Carmichael Recreation and Park District Administrator Jack Harrison will be retiring – again – on the last day of this month.
Harrison, 70, who retired from the state in 2000, continued to work for another 13 years, during which time he became the district’s administrator.
But for Harrison, he intends his upcoming retirement to be his last, as he leaves his leadership post content with a job well done and much anticipation for his future.
While sitting in his office last week, Harrison discussed details about his life, with his focus being his many years of employment.
Harrison, who was born and raised in Los Angeles by his parents, Jack, Sr. and Dorothy, was one of four children.
In 1961, the year after he graduated from Norwalk High School in Los Angeles County, Harrison obtained part-time employment with the Southeast Recreation and Park District in the Norwalk area.
Four years later, he graduated from California State University, Long Beach with a bachelor’s degree in parks and recreation management.
And shortly after leaving that university, Harrison began working full time at the same Southern California park district.
He left that job in 1969 to become the director of parks and recreation for the Orange County city of Tustin, which then had a population of about 40,000.
In commenting about that position, Harrison said, “To become a director of a department at only 25 years of age was pretty special for me. Most directors have quite a bit more experience. So, I was very delighted to become a director at that young age. And that community was in need of building some parks, because they had grown rapidly and they didn’t have as many parks as they should have for the size of population. So, we were successful in working with the community to get a park bond act passed by the voters for, as I recall, about $2 million, which was used to buy land and build four new parks. Three of the four (parks) were developed during the four years that I was (a director in Tustin).”
Following his time in Tustin, Harrison began performing private consulting work in park planning with a major firm in Southern California.
And a year later, in 1974, he moved to the Sacramento area to assist in park planning in Northern California for the same firm.
Harrison received a master’s degree in public administration at Golden Gate University in San Francisco in 1976.
During the same year, he was hired by the California Department of Parks and Recreation.
In describing that position, Harrison said, “My job there was to manage the park acquisition, planning and development program, in other words to buy properties for new state parks, be responsible for planning what’s going to happen with those sites and then to see the construction through.”

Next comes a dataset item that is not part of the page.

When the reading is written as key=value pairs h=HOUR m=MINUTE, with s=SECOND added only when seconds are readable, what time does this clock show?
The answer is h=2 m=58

In 1982, Harrison returned to the consulting field to perform park planning, design and consulting work. But this time, he worked for himself, as he established his own firm.

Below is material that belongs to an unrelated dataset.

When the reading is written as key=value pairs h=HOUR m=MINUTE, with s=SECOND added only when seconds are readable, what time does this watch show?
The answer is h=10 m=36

About a year later, he became the executive director of the California Parks and Recreation Society, which is the professional membership organization for people who work in public parks and recreation in California.
With the society, Harrison performed such duties as promoting parks and recreation at the state Capitol, working to provide training for members and conducting an annual conference.
Harrison said that he was once again working for the California Department of Parks and Recreation in 1987.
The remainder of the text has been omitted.